D66

Zoek in www.D66.nl _____________ zoek Brussel Vandaag
Partijblad Democraat
Idee

28 mei 2001

Grond is Macht

Francisca Ravestein

Bijdrage in eerste termijn van de fractie van D66 aan het debat over de nota "Op grond van nieuw beleid"

Het is vierentwintig jaar geleden dat er voor het laatst in de Kamer gesproken is over grondpolitiek. Daarom wil ik het kabinet graag complimenteren met het feit dat nu, weliswaar op verzoek van de kamer, deze discussie weer is gestart. Met name de eerste ondertekenaar van deze nota die deel uitmaakte van het kabinet dat destijds in 1977 hierover gestruikeld is verdient onze waardering. Hij stond aanvankelijk niet te trappelen, maar is kennelijk nu ook overtuigd dat bij het grondbeleid een actievere rol van de overheid nodig is. Ik zal de voorstellen van het kabinet dan ook met een positieve grondhouding tegemoet treden, maar op een aantal punten is volgens D66 verder aanscherping gewenst en zelfs noodzakelijk. D66 heeft in een eigen notitie "Strijd om schaarse grond" een aantal aanbevelingen gedaan voor een effectief grondbeleid en deze zijn gedeeltelijk ook terug te vinden in deze nota. Wel moet me van het hart dat erg veel onderzoek wordt voorgesteld en relatief weinig nieuw beleid. Ik heb ook altijd bepleit dat we het eens moesten worden over het grondbeleid voordat de kaarten van de Vijfde Nota waren ingetekend.
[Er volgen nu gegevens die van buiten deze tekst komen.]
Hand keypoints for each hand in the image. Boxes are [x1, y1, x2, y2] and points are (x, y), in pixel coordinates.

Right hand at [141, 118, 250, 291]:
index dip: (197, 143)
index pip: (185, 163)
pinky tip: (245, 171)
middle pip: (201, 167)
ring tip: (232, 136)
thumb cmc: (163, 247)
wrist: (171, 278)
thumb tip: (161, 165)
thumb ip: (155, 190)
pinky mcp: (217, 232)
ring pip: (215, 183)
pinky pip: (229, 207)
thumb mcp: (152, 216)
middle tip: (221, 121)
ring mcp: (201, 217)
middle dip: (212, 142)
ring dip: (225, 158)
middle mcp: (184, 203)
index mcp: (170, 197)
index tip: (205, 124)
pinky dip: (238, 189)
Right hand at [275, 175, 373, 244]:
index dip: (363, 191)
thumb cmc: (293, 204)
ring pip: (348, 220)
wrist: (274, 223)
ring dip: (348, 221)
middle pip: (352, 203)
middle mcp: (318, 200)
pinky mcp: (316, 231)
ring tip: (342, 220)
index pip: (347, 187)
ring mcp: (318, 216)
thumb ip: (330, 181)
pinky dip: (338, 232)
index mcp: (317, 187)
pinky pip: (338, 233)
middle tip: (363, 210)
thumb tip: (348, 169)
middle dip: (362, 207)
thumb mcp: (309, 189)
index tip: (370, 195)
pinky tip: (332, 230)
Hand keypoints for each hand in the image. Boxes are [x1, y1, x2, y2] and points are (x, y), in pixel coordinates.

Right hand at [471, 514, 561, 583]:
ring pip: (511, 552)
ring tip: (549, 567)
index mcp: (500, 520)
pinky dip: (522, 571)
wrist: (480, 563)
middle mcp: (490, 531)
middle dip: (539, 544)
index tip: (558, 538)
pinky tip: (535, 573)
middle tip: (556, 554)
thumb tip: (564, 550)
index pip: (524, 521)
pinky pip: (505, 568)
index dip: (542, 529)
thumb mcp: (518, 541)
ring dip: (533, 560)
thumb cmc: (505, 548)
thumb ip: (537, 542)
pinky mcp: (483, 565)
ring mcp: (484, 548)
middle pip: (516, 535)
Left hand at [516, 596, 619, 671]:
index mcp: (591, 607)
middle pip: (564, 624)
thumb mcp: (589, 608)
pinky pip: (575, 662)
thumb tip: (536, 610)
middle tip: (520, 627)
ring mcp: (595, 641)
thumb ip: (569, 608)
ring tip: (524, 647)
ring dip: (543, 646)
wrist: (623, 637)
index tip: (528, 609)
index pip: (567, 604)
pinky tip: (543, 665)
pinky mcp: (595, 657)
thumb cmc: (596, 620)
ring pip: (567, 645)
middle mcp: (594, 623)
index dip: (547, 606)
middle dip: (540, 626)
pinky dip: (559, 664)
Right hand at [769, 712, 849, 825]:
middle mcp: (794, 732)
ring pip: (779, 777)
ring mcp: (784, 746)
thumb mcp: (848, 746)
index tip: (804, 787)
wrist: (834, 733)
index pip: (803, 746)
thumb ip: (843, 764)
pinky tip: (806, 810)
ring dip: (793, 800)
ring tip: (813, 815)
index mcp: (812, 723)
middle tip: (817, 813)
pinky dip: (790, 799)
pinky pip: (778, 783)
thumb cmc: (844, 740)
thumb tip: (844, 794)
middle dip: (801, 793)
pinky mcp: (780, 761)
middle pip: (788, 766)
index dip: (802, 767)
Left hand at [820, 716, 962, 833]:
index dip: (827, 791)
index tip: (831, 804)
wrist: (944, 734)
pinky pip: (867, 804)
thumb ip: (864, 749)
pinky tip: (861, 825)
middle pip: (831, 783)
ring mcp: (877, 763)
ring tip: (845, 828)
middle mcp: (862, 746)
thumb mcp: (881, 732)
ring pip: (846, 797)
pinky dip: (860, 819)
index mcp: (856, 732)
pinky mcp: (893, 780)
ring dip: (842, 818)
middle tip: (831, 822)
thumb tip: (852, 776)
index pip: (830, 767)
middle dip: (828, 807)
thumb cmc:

Dat lijkt nu te lukken, zelfs als de rode en groene contouren ruim voor 2005 worden vastgesteld, wat hopelijk wel het geval zal zijn.

"Wie de grond heeft heeft de macht" prijkte enkele maanden geleden op de omslag van een vastgoedtijdschrift. En zo is het ook en daarom vind ik het in een zo dichtbevolkt land als Nederland te verdedigen dat de overheid zich bemoeit met de grondpolitiek. Velen zien dit als een onwelkome overheidsbemoeienis, maar als we ons eigen landelijk ruimtelijk beleid serieus willen nemen en ook optimale voorwaarden willen scheppen om dit uit te voeren dan moet het instrumentarium worden uitgebreid. Hierbij is het primaire doel voor D66 niet zozeer het tegengaan van speculatie, maar het kunnen realiseren van kwalitatief goede plannen tegen een redelijke prijs voor de burger. Daarnaast is er het belang van het behoud van voldoende open ruimte, wat inhoudt dat herstructurering gestimuleerd moet worden en bouwen in het groen ontmoedigd.

Regierol van de gemeente
Het kabinet wil de Wet voorkeursrecht gemeenten (Wvg) uitbreiden naar alle gemeenten. Ik ben het daar van harte mee eens. Maar waarom het kabinet niet voelt voor een snelle reparatie van de Wvg is mij een raadsel. Ik heb dan ook met volle overtuiging meegewerkt aan het initiatiefwetsvoorstel, dat vorige week door PvdA, D66 en CDA is gepresenteerd om artikel 26 en artikel 10 van de Wvg te wijzigen. Hierdoor krijgen de gemeenten meer instrumenten om ongewenste ontwikkelingen tegen te gaan.
Natuurlijk gaat dit voorstel de gewone procedure doorlopen, maar ik zou toch graag een eerste reactie van de zijde van de regering vernemen. Ik kan mij niet goed voorstellen dat er grote bezwaren tegen zijn, maar wellicht ben ik te optimistisch.
Overigens is het niet de bedoeling van D66 dat zelfrealisatie onmogelijk wordt gemaakt. Als een grondeigenaar zelf het bestemmingsplan kan en wil uitvoeren dan bestaat ook in ons voorstel nog steeds de mogelijkheid om dat te doen.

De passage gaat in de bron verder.